= Material supplied =
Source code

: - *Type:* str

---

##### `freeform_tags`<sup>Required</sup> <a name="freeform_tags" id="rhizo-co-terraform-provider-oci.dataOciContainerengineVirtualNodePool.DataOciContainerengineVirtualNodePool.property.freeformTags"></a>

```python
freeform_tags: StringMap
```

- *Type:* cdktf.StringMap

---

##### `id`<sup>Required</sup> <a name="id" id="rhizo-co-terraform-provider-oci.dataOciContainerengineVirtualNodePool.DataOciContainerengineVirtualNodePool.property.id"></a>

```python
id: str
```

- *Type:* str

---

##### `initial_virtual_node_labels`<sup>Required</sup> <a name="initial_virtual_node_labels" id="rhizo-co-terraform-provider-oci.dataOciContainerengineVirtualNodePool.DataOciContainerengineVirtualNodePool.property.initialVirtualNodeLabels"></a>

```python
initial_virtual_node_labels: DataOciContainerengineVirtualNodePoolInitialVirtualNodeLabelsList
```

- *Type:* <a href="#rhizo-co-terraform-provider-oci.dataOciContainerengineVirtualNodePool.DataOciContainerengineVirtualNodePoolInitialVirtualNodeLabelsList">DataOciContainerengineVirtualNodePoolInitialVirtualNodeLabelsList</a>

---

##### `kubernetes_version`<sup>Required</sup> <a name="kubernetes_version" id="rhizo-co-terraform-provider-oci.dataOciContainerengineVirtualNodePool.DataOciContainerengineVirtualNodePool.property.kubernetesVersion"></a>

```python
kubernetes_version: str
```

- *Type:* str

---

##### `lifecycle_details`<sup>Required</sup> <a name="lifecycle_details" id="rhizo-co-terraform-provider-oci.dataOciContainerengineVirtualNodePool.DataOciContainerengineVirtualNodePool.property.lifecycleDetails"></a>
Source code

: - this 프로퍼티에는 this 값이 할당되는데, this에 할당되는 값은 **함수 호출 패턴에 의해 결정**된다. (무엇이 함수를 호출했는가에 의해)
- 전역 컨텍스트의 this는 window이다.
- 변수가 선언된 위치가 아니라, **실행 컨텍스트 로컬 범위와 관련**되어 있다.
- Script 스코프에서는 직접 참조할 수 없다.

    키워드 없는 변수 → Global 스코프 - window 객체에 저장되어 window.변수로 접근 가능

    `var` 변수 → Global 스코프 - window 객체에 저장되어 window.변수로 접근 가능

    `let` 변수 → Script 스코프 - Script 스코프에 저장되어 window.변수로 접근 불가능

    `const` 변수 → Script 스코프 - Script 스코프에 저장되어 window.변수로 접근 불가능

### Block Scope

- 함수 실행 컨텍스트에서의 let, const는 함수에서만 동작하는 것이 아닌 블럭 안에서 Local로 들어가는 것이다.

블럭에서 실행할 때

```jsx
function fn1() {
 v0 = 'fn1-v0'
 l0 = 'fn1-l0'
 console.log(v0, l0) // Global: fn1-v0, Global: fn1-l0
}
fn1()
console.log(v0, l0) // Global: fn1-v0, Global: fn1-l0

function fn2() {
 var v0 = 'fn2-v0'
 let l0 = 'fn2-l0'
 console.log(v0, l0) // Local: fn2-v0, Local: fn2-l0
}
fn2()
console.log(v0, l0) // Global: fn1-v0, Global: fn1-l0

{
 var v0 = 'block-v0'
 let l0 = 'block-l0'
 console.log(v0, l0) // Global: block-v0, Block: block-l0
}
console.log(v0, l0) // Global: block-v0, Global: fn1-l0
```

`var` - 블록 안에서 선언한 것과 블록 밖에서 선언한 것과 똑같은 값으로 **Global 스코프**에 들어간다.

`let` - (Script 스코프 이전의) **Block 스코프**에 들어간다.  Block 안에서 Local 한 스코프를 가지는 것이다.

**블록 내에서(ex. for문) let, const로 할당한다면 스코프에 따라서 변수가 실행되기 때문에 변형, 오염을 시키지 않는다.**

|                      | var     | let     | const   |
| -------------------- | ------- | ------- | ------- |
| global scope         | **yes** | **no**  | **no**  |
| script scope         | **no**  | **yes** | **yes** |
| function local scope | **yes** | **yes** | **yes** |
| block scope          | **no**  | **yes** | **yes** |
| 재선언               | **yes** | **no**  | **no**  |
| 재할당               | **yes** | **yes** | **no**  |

= Task objective =
Using the data above, return every line that contains the string "저장되어".

= Reply =
    키워드 없는 변수 → Global 스코프 - window 객체에 저장되어 window.변수로 접근 가능
    `var` 변수 → Global 스코프 - window 객체에 저장되어 window.변수로 접근 가능
    `let` 변수 → Script 스코프 - Script 스코프에 저장되어 window.변수로 접근 불가능
    `const` 변수 → Script 스코프 - Script 스코프에 저장되어 window.변수로 접근 불가능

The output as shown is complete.